Task set:
a – Decide whether each statement below agrees with the thread on arrow query hashes. Answer yes or no, and quote the words of the thread that settle it.
(i) The three example queries all produce the same hash.
(ii) The hashing problem does not occur with digest.
(iii) Printing the three queries makes their differences visible.
b – Using the thread on arrow query hashes below, answer each short question on its own line.
(i) Which hash function does memoise use, according to the thread?
(ii) What condition does the filter in query 3 apply?
(iii) Which part of a query shows that the queries are in fact different?
c – Quote the thread on arrow query hashes. Begin at the words "# 3) Lets also" and stop after "query2 |> collect()".

Extract provided:
▬▬▬▬▬▬▬▬▬▬

I use the memoise
package to cache queries to an arrow
dataset but I sometimes get mismatches/"collisions" in hashes and therefore the wrong values are returned.
I have isolated the problem and replicated it in the MWE below.
The issue is that the rlang::hash()
(which memoise
uses) of an arrow query that first filters then summarises does not depend on the filter.
My question is: is this something that I can fix (because I used it wrongly) or is this a bug in the one of the packages (I am happy to create an issue), if so, should this be reported to arrow
, rlang::hash()
, or even R6
?
MWE
For example, all three queries below have the same hash but they should be different (and looking at the results, the results obviously are...)
library(arrow)
library(dplyr)
ds_file <- file.path(tempdir(), "mtcars")
write_dataset(mtcars, ds_file)
ds <- open_dataset(ds_file)
# 1) Create three different queries =======
# Query 1 with mpg > 25 ----
query1 <- ds |>
filter(mpg > 25) |>
group_by(vs) |>
summarise(n = n(), mean_mpg = mean(mpg))
# Query 2 with mpg > 0 ----
query2 <- ds |>
filter(mpg > 0) |>
group_by(vs) |>
summarise(n = n(), mean_mpg = mean(mpg))
# Query 3 with filter on cyl ----
query3 <- ds |>
filter(cyl == 4) |>
group_by(vs) |>
summarise(n = n(), mean_mpg = mean(mpg))
# 2) Lets compare the hashes: the main issue ======
rlang::hash(query1)
#> [1] "f505339fd65df6ef53728fcc4b0e55f7"
rlang::hash(query2)
#> [1] "f505339fd65df6ef53728fcc4b0e55f7"
rlang::hash(query3)
#> [1] "f505339fd65df6ef53728fcc4b0e55f7"
# ERROR HERE: they should be different as the queries are different!
# 3) Lets also compare the results: clearly different =====
query1 |> collect()
#> # A tibble: 2 × 3
#> vs n mean_mpg
#> <dbl> <int> <dbl>
#> 1 1 5 30.9
#> 2 0 1 26
query2 |> collect()
#> # A tibble: 2 × 3
#> vs n mean_mpg
#> <dbl> <int> <dbl>
#> 1 0 18 16.6
#> 2 1 14 24.6
query3 |> collect()
#> # A tibble: 2 × 3
#> vs n mean_mpg
#> <dbl> <int> <dbl>
#> 1 1 10 26.7
#> 2 0 1 26
Note that the same error happens when I use digest
.
When I print the queries, they are printed as if they were identical... (I reported this bug here to arrow)
query1
#> FileSystemDataset (query)
#> vs: double
#> n: int32
#> mean_mpg: double
#>
#> See $.data for the source Arrow object
query2
#> FileSystemDataset (query)
#> vs: double
#> n: int32
#> mean_mpg: double
#>
#> See $.data for the source Arrow object
query3
#> FileSystemDataset (query)
#> vs: double
#> n: int32
#> mean_mpg: double
#>
#> See $.data for the source Arrow object
but when I query the $.data
argument of the query, I see that they are in fact different
query1$.data
#> FileSystemDataset (query)
#> mpg: double
#> vs: double
#>
#> * Aggregations:
#> n: sum(1)

▬▬▬▬▬▬▬▬▬▬

Entries provided:
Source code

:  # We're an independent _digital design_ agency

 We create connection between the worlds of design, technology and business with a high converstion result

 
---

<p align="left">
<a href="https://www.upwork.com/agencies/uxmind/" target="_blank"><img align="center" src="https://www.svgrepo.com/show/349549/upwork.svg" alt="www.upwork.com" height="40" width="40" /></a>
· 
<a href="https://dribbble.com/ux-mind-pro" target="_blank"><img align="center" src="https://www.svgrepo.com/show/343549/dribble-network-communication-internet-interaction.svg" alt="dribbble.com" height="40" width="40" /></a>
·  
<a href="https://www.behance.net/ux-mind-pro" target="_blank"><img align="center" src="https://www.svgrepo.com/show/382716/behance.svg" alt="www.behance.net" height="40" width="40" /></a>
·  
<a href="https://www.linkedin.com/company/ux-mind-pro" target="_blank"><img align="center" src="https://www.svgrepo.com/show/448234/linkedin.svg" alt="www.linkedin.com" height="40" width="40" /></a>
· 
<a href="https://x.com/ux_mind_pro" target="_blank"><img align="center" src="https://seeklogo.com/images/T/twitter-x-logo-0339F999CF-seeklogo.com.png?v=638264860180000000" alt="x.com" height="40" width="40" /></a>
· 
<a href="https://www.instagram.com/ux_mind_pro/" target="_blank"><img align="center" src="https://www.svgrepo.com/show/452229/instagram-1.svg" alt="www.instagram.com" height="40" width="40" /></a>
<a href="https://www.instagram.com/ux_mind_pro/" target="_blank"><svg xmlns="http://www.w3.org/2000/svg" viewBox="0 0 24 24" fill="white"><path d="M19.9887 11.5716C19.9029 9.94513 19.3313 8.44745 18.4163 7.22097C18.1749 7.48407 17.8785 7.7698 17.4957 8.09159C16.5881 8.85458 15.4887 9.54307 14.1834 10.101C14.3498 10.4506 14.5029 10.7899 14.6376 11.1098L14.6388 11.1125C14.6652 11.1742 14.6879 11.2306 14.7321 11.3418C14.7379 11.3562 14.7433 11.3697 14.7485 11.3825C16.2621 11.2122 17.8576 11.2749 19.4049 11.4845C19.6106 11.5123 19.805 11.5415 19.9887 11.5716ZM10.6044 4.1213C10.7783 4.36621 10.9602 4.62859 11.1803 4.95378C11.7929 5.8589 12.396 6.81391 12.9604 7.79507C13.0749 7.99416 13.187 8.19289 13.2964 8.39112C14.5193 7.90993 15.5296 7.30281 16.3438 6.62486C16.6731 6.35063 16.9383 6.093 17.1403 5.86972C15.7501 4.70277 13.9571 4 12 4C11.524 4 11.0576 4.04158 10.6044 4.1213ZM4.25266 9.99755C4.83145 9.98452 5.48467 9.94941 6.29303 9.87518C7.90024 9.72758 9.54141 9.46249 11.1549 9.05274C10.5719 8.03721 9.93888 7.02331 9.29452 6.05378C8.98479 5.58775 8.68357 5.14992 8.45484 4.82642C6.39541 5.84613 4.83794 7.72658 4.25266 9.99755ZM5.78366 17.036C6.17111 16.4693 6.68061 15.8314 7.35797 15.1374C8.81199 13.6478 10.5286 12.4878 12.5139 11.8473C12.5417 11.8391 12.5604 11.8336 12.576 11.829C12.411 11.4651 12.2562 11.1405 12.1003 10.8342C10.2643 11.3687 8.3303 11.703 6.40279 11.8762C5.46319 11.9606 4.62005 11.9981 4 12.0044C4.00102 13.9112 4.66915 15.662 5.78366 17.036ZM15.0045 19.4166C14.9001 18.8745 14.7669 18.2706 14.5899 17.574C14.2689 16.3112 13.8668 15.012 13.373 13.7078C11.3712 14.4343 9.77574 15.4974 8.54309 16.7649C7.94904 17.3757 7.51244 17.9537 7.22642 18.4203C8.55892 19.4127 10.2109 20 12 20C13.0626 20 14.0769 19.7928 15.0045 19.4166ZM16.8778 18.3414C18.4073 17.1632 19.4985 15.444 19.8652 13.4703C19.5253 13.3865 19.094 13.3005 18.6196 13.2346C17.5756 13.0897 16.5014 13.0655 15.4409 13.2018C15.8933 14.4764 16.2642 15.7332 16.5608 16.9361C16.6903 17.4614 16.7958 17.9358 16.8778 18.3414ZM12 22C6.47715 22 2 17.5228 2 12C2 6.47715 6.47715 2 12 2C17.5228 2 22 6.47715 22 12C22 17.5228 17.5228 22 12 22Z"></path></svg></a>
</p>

▬▬▬▬▬▬▬▬▬▬

Answers for the tasks:
a –
(i) Yes: "For example, all three queries below have the same hash but they should be different"
(ii) No: "Note that the same error happens when I use digest"
(iii) No: "When I print the queries, they are printed as if they were identical"

b –
(i) rlang::hash()
(ii) cyl == 4
(iii) The $.data argument

c –
# 3) Lets also compare the results: clearly different =====
query1 |> collect()
#> # A tibble: 2 × 3
#> vs n mean_mpg
#> <dbl> <int> <dbl>
#> 1 1 5 30.9
#> 2 0 1 26
query2 |> collect()